The Houston Dynamo, for the first time this season, walked out of a game at BBVA Compass Stadium with only one player on the scoresheet, and for just the second time, no three points. In a contentious round two of the Texas Derby, FC Dallas held the Dynamo to a 1-1 draw.
Oscar Pareja’s gameplan was simple: make the game as slow as possible to limit the space of the Dynamo’s attack, and assure that neither team had any opportunities to score. The pushing and shoving of the second half helped in this cause, and, conveniently, killed time.
It was not a very entertaining game. Houston got their goal relatively early on, when Matt Hedges made an extremely rare blunder and let the ball bounce in behind to Cubo Torres less than halfway through the first half. FCD, who had been the better team up to that point, waited until the 59th-minute to equalize on a low, turning bouncer from Maxi Urruti after he caught Juan David Cabezas sleeping on a late run.
Aside from those two goals, the teams combined for exactly one shot on goal in 95 minutes, and that was a slow Urruti curler from a bad angle that dropped harmlessly into Tyler Deric’s arms. This is a map of every shot attempted in that game, including blocked ones:
There are 22 shots on that map. Exactly half of them originated from outside the box. Eight of the 22 were blocked. Of the shots inside the box, two were goals, one was on-target, and three were blocked. Deric and Jesse Gonzalez might as well have walked up to a concessions stand and bought a hot dog.
This is by design. Pareja, unlike every manager that has walked into BBVA Compass Stadium in 2017, thought through some ancient soccer tactics logic. He realized that in order to not be caught without numbers in the back against a team that scores a lot, you don’t commit numbers forward. Of course, if you don’t commit numbers forward, you have less of a chance of scoring goals.
It’s the most basic of trade-offs, and one that was figured out literally over a century ago, by players who fought in World War I.
Pareja decided not only to play a deep defensive line, keep the full backs alongside the center backs, and place a defensive midfielder very close to those central defenders, but also to pass the ball around and spend pretty much the entire game with the primary focus of killing time off the clock. It doesn’t exactly make for good soccer.
You probably noticed that at times in the game, everything would fall to a complete standstill. Zero urgency from either side, and the only thing happening would be two players tapping the ball back and forth. No off-the-ball movement, no runs, no nothing. Almost as if the referee had blown the whistle and the game was stopped for some reason.
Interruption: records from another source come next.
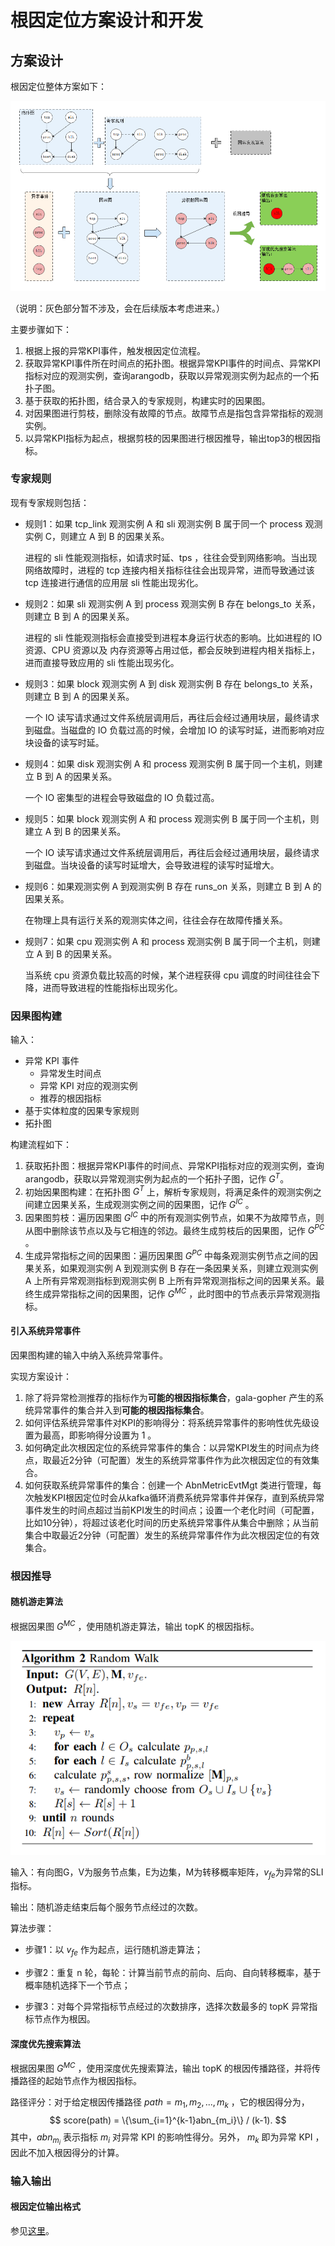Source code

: # 根因定位方案设计和开发

## 方案设计

根因定位整体方案如下：

![infer-solution-arch.png](../../images/infer-solution-arch.png)

（说明：灰色部分暂不涉及，会在后续版本考虑进来。）

主要步骤如下：

1. 根据上报的异常KPI事件，触发根因定位流程。
2. 获取异常KPI事件所在时间点的拓扑图。根据异常KPI事件的时间点、异常KPI指标对应的观测实例，查询arangodb，获取以异常观测实例为起点的一个拓扑子图。
3. 基于获取的拓扑图，结合录入的专家规则，构建实时的因果图。
4. 对因果图进行剪枝，删除没有故障的节点。故障节点是指包含异常指标的观测实例。
5. 以异常KPI指标为起点，根据剪枝的因果图进行根因推导，输出top3的根因指标。

### 专家规则

现有专家规则包括：

- 规则1：如果 tcp_link 观测实例 A 和 sli 观测实例 B 属于同一个 process 观测实例 C，则建立 A 到 B 的因果关系。

  进程的 sli 性能观测指标，如请求时延、tps ，往往会受到网络影响。当出现网络故障时，进程的 tcp 连接内相关指标往往会出现异常，进而导致通过该 tcp 连接进行通信的应用层 sli 性能出现劣化。

- 规则2：如果 sli 观测实例 A 到 process 观测实例 B 存在 belongs_to 关系，则建立 B 到 A 的因果关系。

  进程的 sli 性能观测指标会直接受到进程本身运行状态的影响。比如进程的 IO 资源、CPU 资源以及 内存资源等占用过低，都会反映到进程内相关指标上，进而直接导致应用的 sli 性能出现劣化。

- 规则3：如果 block 观测实例 A 到 disk 观测实例 B 存在 belongs_to 关系，则建立 B 到 A 的因果关系。

  一个 IO 读写请求通过文件系统层调用后，再往后会经过通用块层，最终请求到磁盘。当磁盘的 IO 负载过高的时候，会增加 IO 的读写时延，进而影响对应块设备的读写时延。

- 规则4：如果 disk 观测实例 A 和 process 观测实例 B 属于同一个主机，则建立 B 到 A 的因果关系。

  一个 IO 密集型的进程会导致磁盘的 IO 负载过高。

- 规则5：如果 block 观测实例 A 和 process 观测实例 B 属于同一个主机，则建立 A 到 B 的因果关系。

  一个 IO 读写请求通过文件系统层调用后，再往后会经过通用块层，最终请求到磁盘。当块设备的读写时延增大，会导致进程的读写时延增大。

- 规则6：如果观测实例 A 到观测实例 B 存在 runs_on 关系，则建立 B 到 A 的因果关系。

  在物理上具有运行关系的观测实体之间，往往会存在故障传播关系。

- 规则7：如果 cpu 观测实例 A 和 process 观测实例 B 属于同一个主机，则建立 A 到 B 的因果关系。

  当系统 cpu 资源负载比较高的时候，某个进程获得 cpu 调度的时间往往会下降，进而导致进程的性能指标出现劣化。

### 因果图构建

输入：

- 异常 KPI 事件
  - 异常发生时间点
  - 异常 KPI 对应的观测实例
  - 推荐的根因指标
- 基于实体粒度的因果专家规则
- 拓扑图

构建流程如下：

1. 获取拓扑图：根据异常KPI事件的时间点、异常KPI指标对应的观测实例，查询arangodb，获取以异常观测实例为起点的一个拓扑子图，记作 $G^T$。
2. 初始因果图构建：在拓扑图 $G^T$ 上，解析专家规则，将满足条件的观测实例之间建立因果关系，生成观测实例之间的因果图，记作 $G^{IC}$ 。
3. 因果图剪枝：遍历因果图 $G^{IC}$ 中的所有观测实例节点，如果不为故障节点，则从图中删除该节点以及与它相连的邻边。最终生成剪枝后的因果图，记作 $G^{PC}$ 。
4. 生成异常指标之间的因果图：遍历因果图 $G^{PC}$ 中每条观测实例节点之间的因果关系，如果观测实例 A 到观测实例 B 存在一条因果关系，则建立观测实例 A 上所有异常观测指标到观测实例 B 上所有异常观测指标之间的因果关系。最终生成异常指标之间的因果图，记作 $G^{MC}$ ，此时图中的节点表示异常观测指标。

#### 引入系统异常事件

因果图构建的输入中纳入系统异常事件。

实现方案设计：

1. 除了将异常检测推荐的指标作为**可能的根因指标集合**，gala-gopher 产生的系统异常事件的集合并入到**可能的根因指标集合**。
2. 如何评估系统异常事件对KPI的影响得分：将系统异常事件的影响性优先级设置为最高，即影响得分设置为 1 。
3. 如何确定此次根因定位的系统异常事件的集合：以异常KPI发生的时间点为终点，取最近2分钟（可配置）发生的系统异常事件作为此次根因定位的有效集合。
4. 如何获取系统异常事件的集合：创建一个 AbnMetricEvtMgt 类进行管理，每次触发KPI根因定位时会从kafka循环消费系统异常事件并保存，直到系统异常事件发生的时间点超过当前KPI发生的时间点；设置一个老化时间（可配置，比如10分钟），将超过该老化时间的历史系统异常事件从集合中删除；从当前集合中取最近2分钟（可配置）发生的系统异常事件作为此次根因定位的有效集合。

### 根因推导

#### 随机游走算法

根据因果图 $G^{MC}$ ，使用随机游走算法，输出 topK 的根因指标。

![alg-random-walk.png](../../images/alg-random-walk.png)

输入：有向图G，V为服务节点集，E为边集，M为转移概率矩阵，$v_{fe}$为异常的SLI指标。

输出：随机游走结束后每个服务节点经过的次数。

算法步骤：

- 步骤1：以 $v_{fe}$ 作为起点，运行随机游走算法；

- 步骤2：重复 n 轮，每轮：计算当前节点的前向、后向、自向转移概率，基于概率随机选择下一个节点；

- 步骤3：对每个异常指标节点经过的次数排序，选择次数最多的 topK 异常指标节点作为根因。

#### 深度优先搜索算法

根据因果图 $G^{MC}$ ，使用深度优先搜索算法，输出 topK 的根因传播路径，并将传播路径的起始节点作为根因指标。

路径评分：对于给定根因传播路径 $path = {m_1, m_2, ..., m_k}$ ，它的根因得分为，
$$
score(path) = \{\sum_{i=1}^{k-1}abn_{m_i}\} / (k-1).
$$
其中，$abn_{m_i}$ 表示指标 $m_i$ 对异常 KPI 的影响性得分。另外， $m_k$ 即为异常 KPI ，因此不加入根因得分的计算。

### 输入输出

#### 根因定位输出格式

参见[这里](../../guide/zh-CN/api/cause-infer.md)。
These sequences happened more than a few times, with both teams on the ball. Dallas were prepared to wait it out as long as possible. For Houston, they couldn’t figure out how to distribute from back to front with the way FCD’s players were condensing the passing lanes and basically man-marking the front three. The result was a boring game, little chances on either side, and an unrealistically high amount of passes.
The Dynamo finished with 435 passes, and Dallas 449. Houston’s season average is 362, and Dallas’s is 386. Look at the passing map with every player’s distribution and you’ll barely see any green in the defensive half and midfield. That was the way FCD slowed the game down: condense every possible distribution lane, sit deep, play conservative, and force Houston to pass their way from back to front. If not for the one error by Hedges on a desperate, extremely low-percentage long ball from Adolpho Machado, Dallas would have clean sheeted the Dynamo.
Wilmer Cabrera, as has been his number one flaw this season, was not aggressive enough after scoring the goal, and Houston were all too content to let FCD implement their plan. As good as a manager as he’s been this season, he was thoroughly out-coached by his good friend and compatriot Pareja.
This draw — or loss, because for the Dynamo, it feels like one — illustrates again Houston’s inability to make anything from possession. A manager was always going to walk into BBVA knowing this weakness and exploit it, and that’s exactly what Pareja did. When forced to create their own space and break down an opposition, they struggle, and Cabrera appears unwilling to relent and become a bunker-and-counter team.
Going in, it’s possible that the Colombian and former Chivas USA manager realized that the Dynamo were going to have to pass their way through FC Dallas, and adjusted his lineup accordingly. Boniek Garcia, more adept in short passing situations and arguably more creative, started instead of Alex, a move that was incredibly risky from the beginning considering the Brazilian’s importance to this team.
While Boniek played well, the move backfired, because it did little to help create meaningful possession — I’d have started both of them as duel No. 8s, but it appears that Cabrera is set on Ricardo Clark.
And so the puzzle of how to overcome this team’s greatest weakness remains unsolved. Now that FC Dallas has figured out the Dynamo, the blueprint is public and free to use for every other MLS team tasked with getting a result in Houston. Expect the film of that game to be watched a lot by future Dynamo opponents, and then improved upon by clubs with different skillsets.
How Houston’s season plays out from here depends on Cabrera’s ability to recognize and adapt.